Your instructions —
Reproduce every line of the records below word for word, leaving out the pictures.
[Begin Data listing]
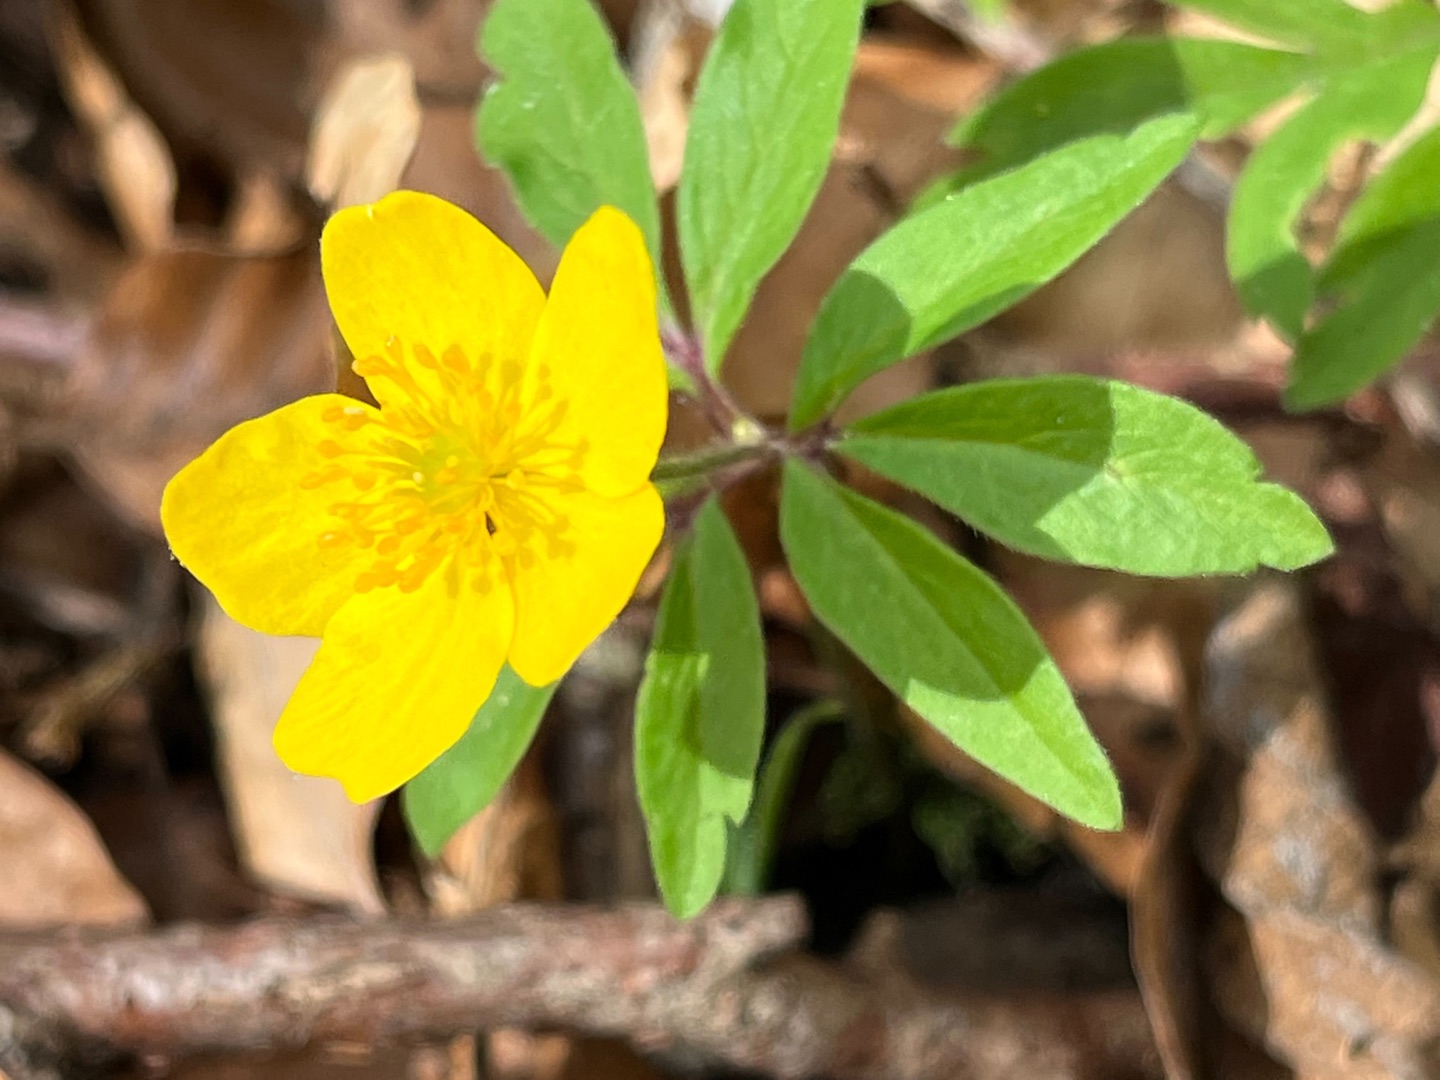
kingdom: Plantae
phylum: Tracheophyta
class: Magnoliopsida
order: Ranunculales
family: Ranunculaceae
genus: Anemone
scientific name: Anemone ranunculoides
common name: Gul anemone
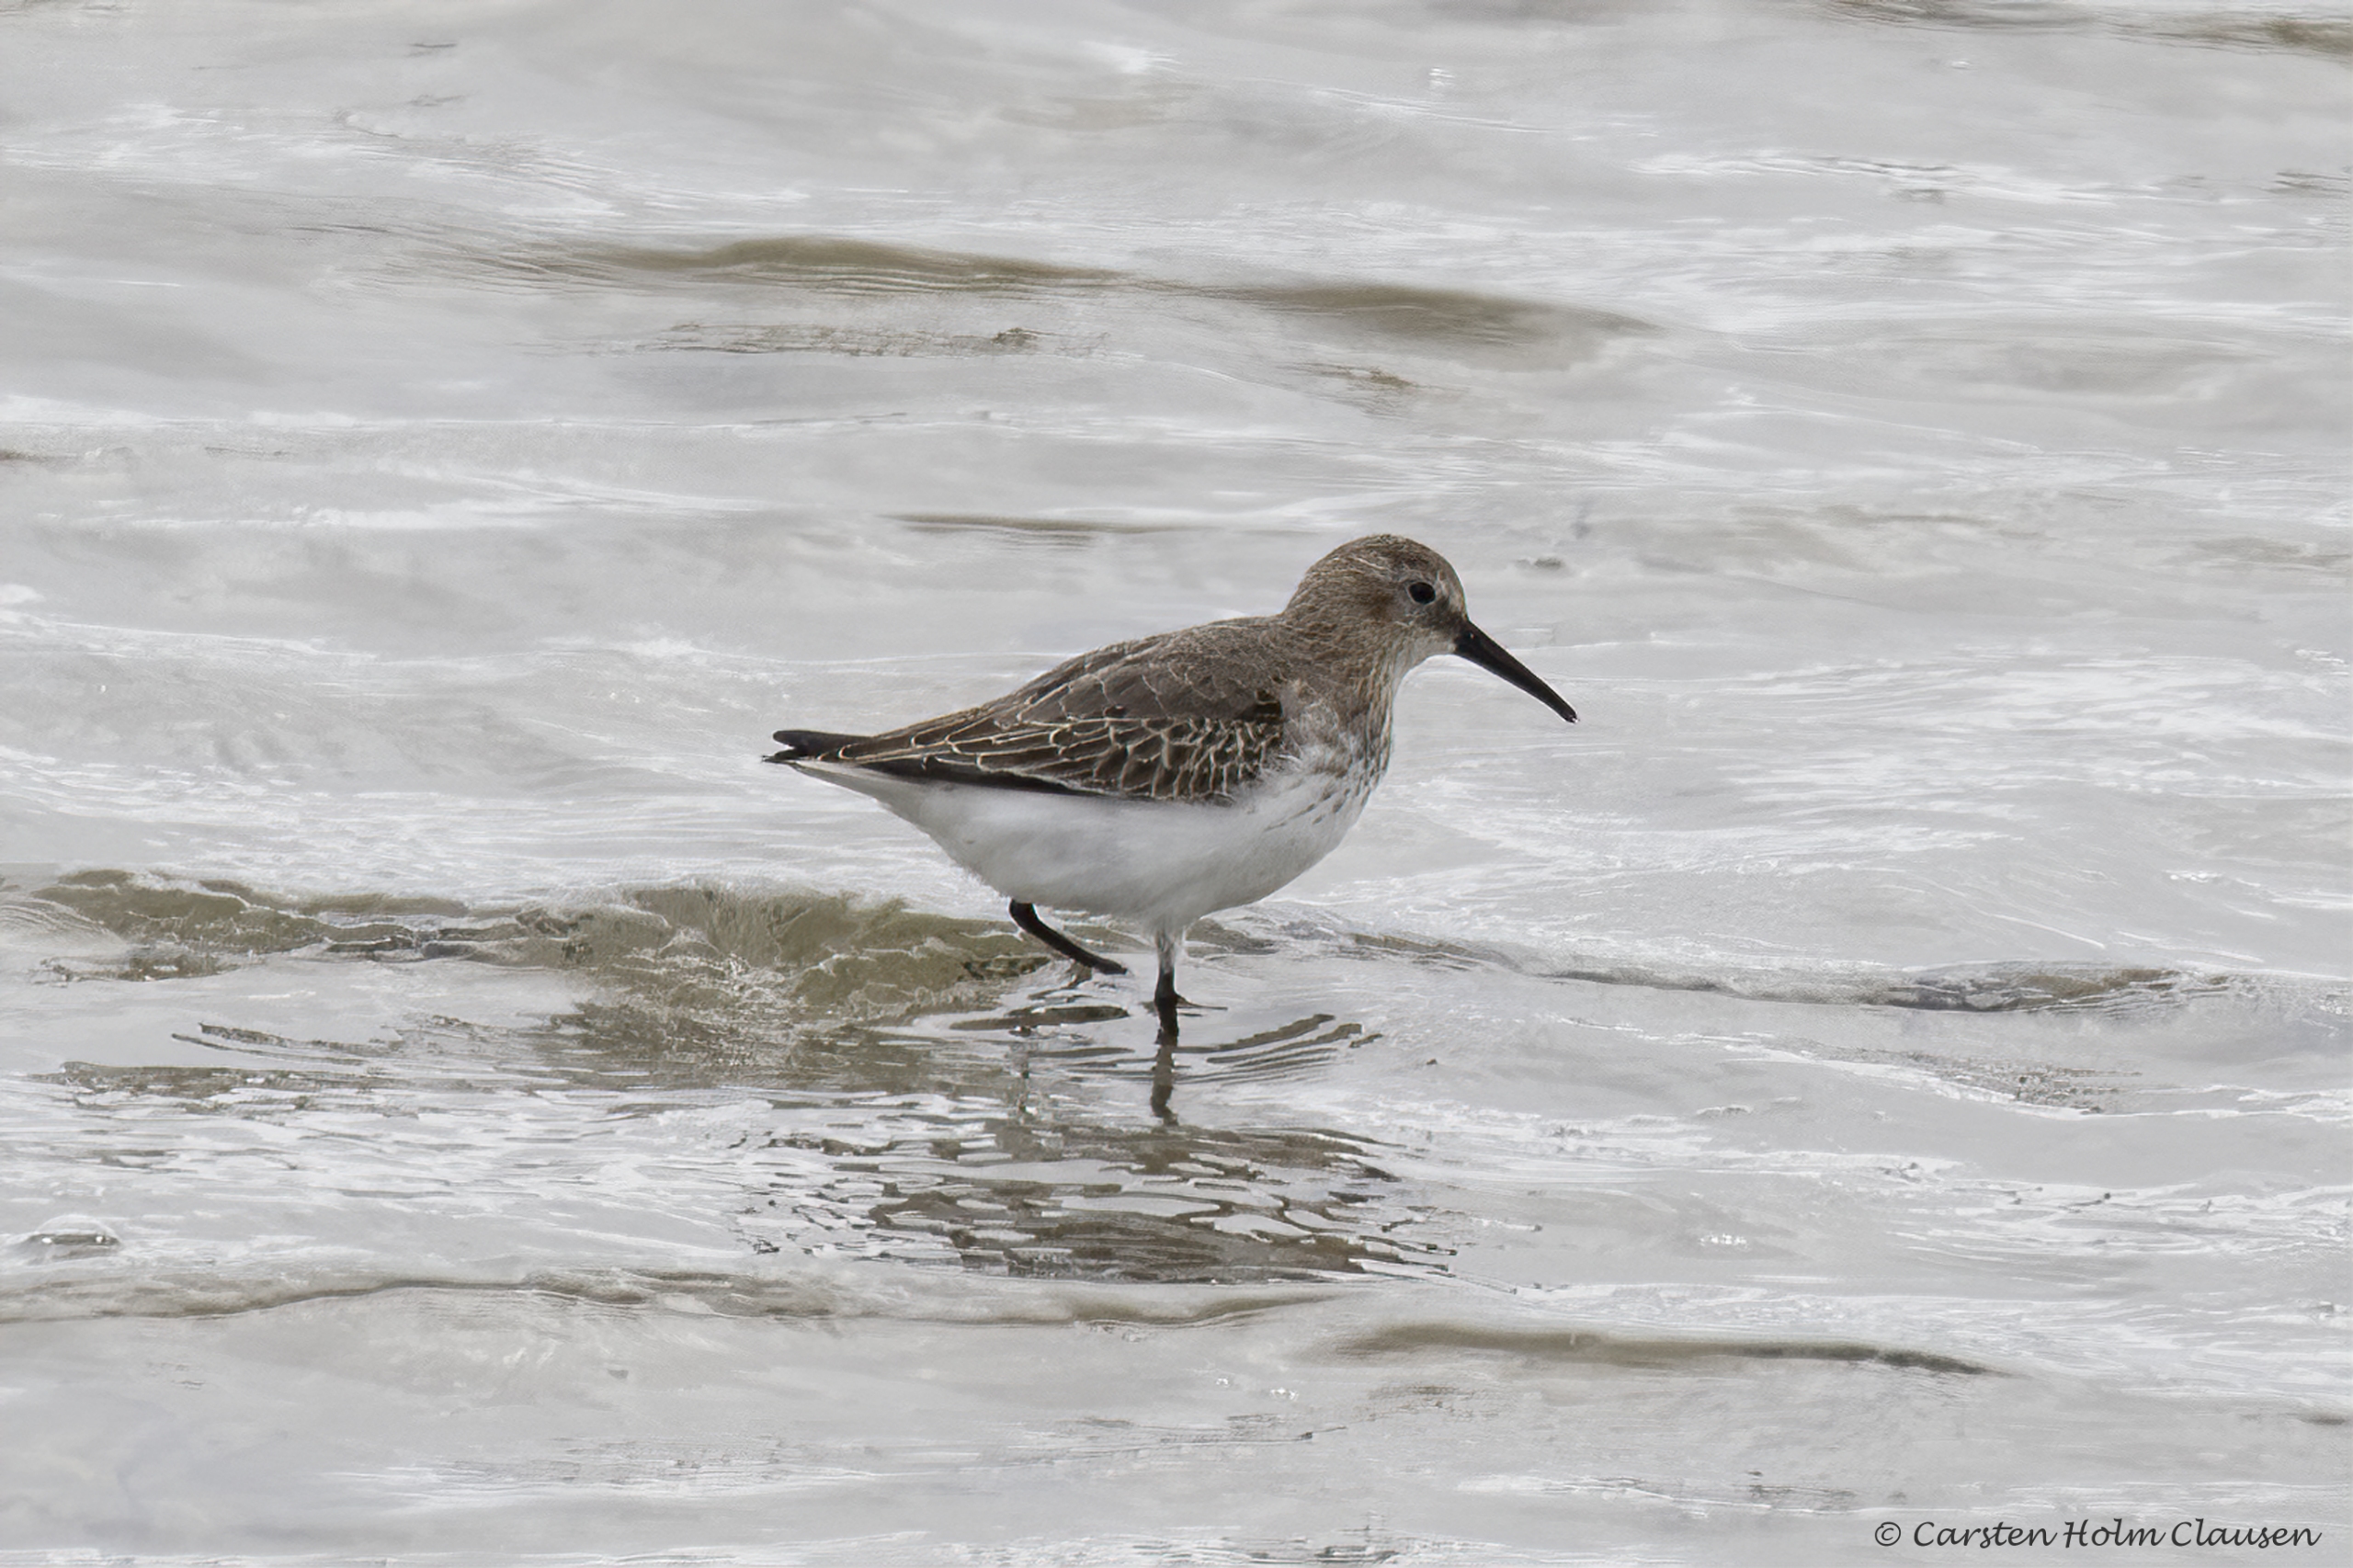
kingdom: Animalia
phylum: Chordata
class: Aves
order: Charadriiformes
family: Scolopacidae
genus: Calidris
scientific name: Calidris alpina
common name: Almindelig ryle
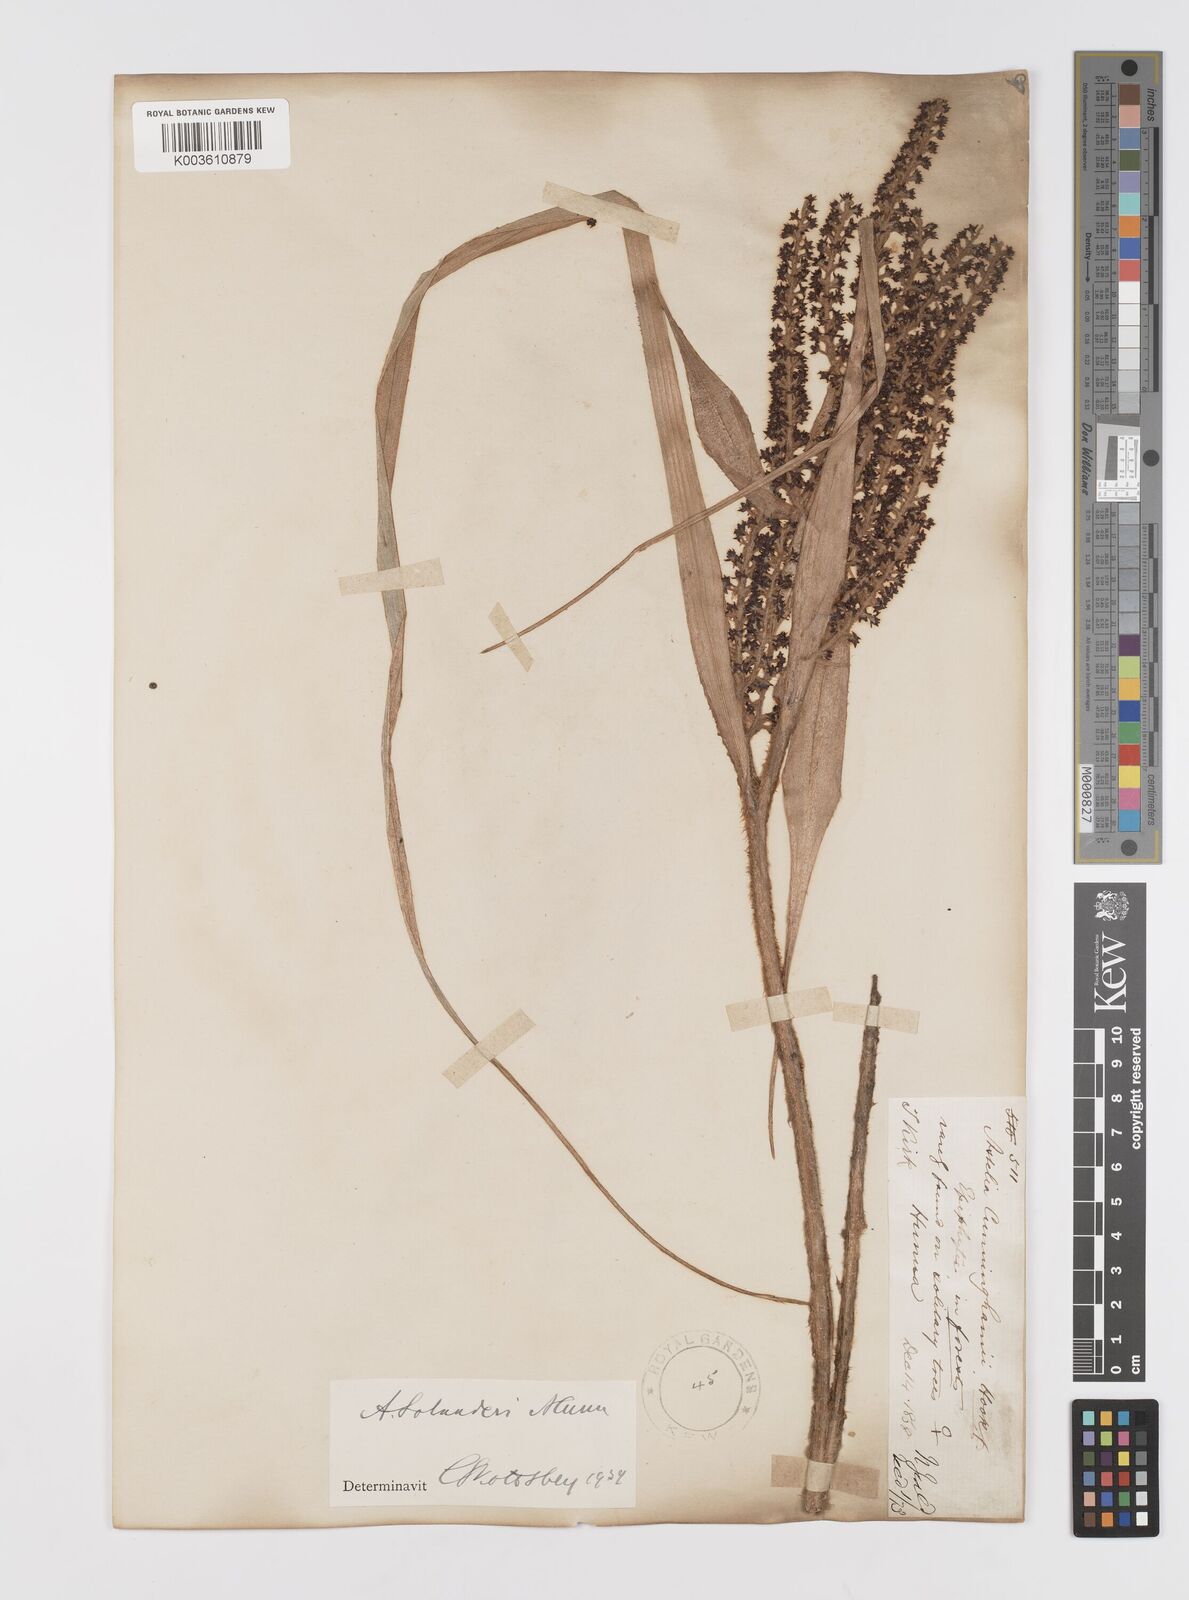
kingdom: Plantae
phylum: Tracheophyta
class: Liliopsida
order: Asparagales
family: Asteliaceae
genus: Astelia
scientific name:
[End Data listing]
Task answer —
kingdom: Plantae
phylum: Tracheophyta
class: Magnoliopsida
order: Ranunculales
family: Ranunculaceae
genus: Anemone
scientific name: Anemone ranunculoides
common name: Gul anemone
kingdom: Animalia
phylum: Chordata
class: Aves
order: Charadriiformes
family: Scolopacidae
genus: Calidris
scientific name: Calidris alpina
common name: Almindelig ryle
kingdom: Plantae
phylum: Tracheophyta
class: Liliopsida
order: Asparagales
family: Asteliaceae
genus: Astelia
scientific name:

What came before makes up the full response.